Festival Paris l’été : "Crowd", de Gisèle Vienne, pièce culte au bois de Vincennes.

Créée en 2017, jouée des dizaines de fois dans le monde, Crowd est une expérience sensorielle hors-norme. Quinze jeunes danseuses et danseurs évoluent sur une sélection de musiques électroniques emblématiques des grandes époques de Détroit et Berlin. Ils forment un groupe et incarnent des personnages.

La pièce, très écrite, possède une dramaturgie avec une illusion parfaite du naturel. Ralentis, images saccadées ou arrêtées : la temporalité élastique envoûte le public. Crowd propulse le spectateur dans les premières "free party" des années 1990, quand une jeunesse rebelle inventait ses propres rituels. "Cela se passe dans d'autres économies et temporalités. Ce sont des nouvelles générations dans les années 1990 qui ne veulent pas être exploitées par le néolibéralisme et essayent de se retrouver ensemble même si on est athée, on voit bien l'attachement à tous les rituels et expériences symboliques.
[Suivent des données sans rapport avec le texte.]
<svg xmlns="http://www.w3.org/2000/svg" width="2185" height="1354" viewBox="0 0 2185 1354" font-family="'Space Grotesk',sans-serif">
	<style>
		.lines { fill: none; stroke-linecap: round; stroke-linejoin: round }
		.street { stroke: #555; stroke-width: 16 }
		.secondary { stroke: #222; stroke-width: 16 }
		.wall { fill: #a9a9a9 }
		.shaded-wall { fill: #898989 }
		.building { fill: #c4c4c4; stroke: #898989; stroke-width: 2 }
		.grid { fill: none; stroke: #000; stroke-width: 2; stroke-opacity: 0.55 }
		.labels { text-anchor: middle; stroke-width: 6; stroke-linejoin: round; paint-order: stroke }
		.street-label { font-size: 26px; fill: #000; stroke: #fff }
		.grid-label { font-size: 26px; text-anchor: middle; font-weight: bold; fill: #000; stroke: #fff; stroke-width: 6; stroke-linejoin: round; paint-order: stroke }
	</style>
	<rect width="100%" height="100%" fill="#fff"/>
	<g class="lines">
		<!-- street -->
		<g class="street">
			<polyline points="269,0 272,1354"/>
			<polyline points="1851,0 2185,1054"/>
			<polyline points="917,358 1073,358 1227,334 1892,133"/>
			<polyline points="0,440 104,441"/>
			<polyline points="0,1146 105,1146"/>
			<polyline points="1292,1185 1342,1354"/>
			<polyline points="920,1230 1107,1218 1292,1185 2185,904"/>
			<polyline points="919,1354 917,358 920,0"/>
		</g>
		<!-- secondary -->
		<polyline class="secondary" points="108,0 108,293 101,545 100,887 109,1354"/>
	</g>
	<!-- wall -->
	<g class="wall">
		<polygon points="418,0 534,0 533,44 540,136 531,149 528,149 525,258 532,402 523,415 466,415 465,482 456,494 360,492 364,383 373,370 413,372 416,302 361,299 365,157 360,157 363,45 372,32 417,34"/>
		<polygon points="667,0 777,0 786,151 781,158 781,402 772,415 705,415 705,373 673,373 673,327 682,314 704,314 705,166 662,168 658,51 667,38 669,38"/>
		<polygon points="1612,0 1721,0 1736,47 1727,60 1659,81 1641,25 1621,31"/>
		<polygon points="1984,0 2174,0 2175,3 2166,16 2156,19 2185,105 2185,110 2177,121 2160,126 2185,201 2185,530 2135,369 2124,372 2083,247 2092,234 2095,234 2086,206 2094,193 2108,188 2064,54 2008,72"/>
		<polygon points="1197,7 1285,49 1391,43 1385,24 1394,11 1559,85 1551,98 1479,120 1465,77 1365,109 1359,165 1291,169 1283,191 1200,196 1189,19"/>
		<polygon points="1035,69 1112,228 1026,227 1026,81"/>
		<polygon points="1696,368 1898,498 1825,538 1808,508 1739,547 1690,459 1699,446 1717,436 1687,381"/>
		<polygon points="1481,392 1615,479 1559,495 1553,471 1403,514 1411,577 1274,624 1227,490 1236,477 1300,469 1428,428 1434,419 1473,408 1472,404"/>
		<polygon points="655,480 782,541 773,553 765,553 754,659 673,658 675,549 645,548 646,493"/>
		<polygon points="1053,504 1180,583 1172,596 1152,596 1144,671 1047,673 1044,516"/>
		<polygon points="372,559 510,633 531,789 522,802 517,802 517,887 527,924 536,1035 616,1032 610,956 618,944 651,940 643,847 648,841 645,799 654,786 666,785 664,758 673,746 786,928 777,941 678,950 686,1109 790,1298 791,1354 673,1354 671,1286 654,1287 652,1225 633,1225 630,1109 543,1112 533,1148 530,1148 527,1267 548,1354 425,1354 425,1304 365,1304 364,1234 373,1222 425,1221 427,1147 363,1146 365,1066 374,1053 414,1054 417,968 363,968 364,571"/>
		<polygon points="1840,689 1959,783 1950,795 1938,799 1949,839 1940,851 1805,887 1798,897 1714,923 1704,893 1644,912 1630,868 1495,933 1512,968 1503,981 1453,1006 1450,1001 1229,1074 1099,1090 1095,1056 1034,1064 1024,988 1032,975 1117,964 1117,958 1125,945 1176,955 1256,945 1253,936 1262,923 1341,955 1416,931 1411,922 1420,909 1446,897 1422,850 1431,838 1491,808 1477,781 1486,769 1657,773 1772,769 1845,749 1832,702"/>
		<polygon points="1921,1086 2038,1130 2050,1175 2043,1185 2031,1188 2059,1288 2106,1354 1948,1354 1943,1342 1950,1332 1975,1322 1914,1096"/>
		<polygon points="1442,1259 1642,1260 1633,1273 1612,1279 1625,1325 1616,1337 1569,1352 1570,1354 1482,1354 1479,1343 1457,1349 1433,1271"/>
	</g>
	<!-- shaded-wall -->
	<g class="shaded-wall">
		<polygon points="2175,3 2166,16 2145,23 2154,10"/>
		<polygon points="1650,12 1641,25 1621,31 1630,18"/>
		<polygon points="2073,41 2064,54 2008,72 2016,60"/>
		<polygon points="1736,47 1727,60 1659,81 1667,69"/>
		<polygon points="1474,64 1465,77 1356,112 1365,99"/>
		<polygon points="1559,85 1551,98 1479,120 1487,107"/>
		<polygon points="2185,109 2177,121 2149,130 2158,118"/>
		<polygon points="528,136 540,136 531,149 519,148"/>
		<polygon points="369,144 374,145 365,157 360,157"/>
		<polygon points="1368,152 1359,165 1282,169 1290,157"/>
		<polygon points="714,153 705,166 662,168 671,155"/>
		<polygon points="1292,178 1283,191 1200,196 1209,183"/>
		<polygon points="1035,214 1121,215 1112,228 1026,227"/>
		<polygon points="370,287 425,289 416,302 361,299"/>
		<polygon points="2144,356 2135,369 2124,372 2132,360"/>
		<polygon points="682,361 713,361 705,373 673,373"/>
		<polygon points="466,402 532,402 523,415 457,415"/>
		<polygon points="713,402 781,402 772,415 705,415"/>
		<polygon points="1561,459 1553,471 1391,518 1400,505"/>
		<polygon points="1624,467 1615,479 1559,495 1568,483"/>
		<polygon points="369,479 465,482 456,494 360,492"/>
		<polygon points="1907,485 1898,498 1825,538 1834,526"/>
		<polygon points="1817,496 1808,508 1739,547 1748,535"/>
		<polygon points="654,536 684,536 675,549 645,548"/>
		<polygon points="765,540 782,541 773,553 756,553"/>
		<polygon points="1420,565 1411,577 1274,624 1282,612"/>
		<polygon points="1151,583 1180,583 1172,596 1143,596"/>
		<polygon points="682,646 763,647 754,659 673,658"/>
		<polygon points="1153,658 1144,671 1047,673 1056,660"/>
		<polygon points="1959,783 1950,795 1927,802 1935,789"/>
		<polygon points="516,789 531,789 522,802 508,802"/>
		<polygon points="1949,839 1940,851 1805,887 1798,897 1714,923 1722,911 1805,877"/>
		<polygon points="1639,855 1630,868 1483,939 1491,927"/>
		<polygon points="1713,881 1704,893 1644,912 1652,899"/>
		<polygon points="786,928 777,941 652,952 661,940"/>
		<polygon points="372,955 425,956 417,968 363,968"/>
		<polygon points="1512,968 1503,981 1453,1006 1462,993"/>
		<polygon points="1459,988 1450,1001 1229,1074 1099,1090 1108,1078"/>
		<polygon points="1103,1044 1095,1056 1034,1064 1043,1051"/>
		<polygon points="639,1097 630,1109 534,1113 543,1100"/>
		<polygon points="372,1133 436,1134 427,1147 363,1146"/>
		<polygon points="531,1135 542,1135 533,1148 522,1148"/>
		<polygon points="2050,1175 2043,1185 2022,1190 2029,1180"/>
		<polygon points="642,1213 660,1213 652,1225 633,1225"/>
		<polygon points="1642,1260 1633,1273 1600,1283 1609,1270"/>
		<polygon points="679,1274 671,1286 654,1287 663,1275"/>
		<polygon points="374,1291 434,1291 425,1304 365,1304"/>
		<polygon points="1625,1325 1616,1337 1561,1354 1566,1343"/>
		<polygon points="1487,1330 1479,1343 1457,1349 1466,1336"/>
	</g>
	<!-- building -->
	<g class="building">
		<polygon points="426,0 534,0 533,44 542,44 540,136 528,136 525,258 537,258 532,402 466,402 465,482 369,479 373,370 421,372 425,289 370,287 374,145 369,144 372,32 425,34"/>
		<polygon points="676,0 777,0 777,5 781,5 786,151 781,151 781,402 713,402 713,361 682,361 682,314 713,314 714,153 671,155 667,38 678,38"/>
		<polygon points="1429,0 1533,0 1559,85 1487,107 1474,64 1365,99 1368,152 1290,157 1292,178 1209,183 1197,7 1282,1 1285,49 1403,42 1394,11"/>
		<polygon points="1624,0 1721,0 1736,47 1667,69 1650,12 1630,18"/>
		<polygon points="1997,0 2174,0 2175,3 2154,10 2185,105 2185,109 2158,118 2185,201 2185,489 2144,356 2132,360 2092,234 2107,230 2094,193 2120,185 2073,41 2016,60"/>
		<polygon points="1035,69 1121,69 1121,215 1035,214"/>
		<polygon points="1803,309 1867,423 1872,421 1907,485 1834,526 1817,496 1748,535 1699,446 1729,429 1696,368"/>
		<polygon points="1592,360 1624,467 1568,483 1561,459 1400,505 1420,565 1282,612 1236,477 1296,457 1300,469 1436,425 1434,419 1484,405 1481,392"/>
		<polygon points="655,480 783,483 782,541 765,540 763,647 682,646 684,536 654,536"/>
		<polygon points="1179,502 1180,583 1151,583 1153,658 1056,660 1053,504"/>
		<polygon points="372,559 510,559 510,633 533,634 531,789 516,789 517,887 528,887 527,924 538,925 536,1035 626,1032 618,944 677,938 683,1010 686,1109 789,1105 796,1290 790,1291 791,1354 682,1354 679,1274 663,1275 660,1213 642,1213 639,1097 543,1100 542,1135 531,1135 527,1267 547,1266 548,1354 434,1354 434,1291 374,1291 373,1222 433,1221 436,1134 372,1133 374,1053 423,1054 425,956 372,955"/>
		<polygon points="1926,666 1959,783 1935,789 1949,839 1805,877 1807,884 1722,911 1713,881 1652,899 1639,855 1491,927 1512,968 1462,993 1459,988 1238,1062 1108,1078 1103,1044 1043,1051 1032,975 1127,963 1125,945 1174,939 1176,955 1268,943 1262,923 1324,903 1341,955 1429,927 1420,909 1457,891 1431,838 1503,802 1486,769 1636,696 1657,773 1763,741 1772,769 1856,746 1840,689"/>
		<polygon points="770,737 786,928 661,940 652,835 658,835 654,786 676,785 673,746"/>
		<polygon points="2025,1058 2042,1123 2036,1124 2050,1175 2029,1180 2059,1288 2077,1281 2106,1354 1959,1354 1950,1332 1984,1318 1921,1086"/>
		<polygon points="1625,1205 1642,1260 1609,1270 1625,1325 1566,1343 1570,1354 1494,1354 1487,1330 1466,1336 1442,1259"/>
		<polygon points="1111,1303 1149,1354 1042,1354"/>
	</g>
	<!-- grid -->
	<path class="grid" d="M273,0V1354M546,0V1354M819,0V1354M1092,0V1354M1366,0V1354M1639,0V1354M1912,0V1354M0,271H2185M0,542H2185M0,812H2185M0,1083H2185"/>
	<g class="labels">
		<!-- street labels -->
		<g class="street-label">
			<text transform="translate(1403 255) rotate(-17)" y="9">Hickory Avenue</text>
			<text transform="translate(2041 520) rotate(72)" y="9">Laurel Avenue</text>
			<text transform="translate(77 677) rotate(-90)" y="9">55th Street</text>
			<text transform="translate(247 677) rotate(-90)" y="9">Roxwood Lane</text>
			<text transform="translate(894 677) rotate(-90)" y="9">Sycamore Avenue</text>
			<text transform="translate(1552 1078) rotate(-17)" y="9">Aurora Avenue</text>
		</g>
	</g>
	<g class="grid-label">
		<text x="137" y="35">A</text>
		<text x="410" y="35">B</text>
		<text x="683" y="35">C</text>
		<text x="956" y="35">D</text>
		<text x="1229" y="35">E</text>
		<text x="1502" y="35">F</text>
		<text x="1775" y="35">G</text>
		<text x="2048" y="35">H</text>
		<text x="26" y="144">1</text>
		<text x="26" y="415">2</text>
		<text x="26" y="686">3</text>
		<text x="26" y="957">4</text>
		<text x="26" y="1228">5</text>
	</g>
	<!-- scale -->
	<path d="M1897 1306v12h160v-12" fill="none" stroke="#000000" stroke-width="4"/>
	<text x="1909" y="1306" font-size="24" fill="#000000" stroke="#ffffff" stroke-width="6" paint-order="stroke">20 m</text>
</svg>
Je pense que j'ai un rapport au mystique et au sacré, tout en étant laïque, qui passe pour moi par une expérience artistique", explique Gisèle Vienne, chorégraphe.

"Passer une nuit blanche à danser sur de la musique répétitive même à l'eau, cela peut être une expérience puissante."

Gisèle Vienne

à franceinfo

"Nous construisons le patrimoine de demain"

Programmer une pièce comme Crowd, c'est interroger la notion de patrimoine, quand la culture contemporaine est violemment attaquée : "Nous construisons le patrimoine de demain, souligne Gisèle Vienne. Détruire la culture contemporaine, c’est détruire le patrimoine de demain. Je suis dans une très grande défense du patrimoine, avec un immense respect pour l’histoire de l’art. C’est ça notre patrimoine, c’est l’intelligence, c’est la joie, c’est la critique, c’est la rébellion c’est l’amour. Quand l’extrême droite parle de patrimoine, elle ne parle pas de patrimoine, elle parle de ses propres intérêts, qui vont à l’encontre des intérêts de la majeure partie des citoyens."

Rarement jouée en plein air, Crowd a toute sa place dans le bois de Vincennes, à une époque où une autre jeunesse réinvestit les "free party", ce qui réjouit Gisèle Vienne : "Ce sont des expériences qui vont être interdites, dénigrées violemment, réprimées de manière délirante. Je me réjouis de la rage des nouvelles générations, parce que j’ai 49 ans et je souhaite de tout cœur que le néolibéralisme fascisant dans lequel le monde rétrécit soit renversé afin que toutes les personnes puissent imaginer un avenir viable."

Crowd sera encore jouée à la biennale de danse de Lyon en septembre 2025 au Mans en novembre et au Havre et à Lorient en février 2026.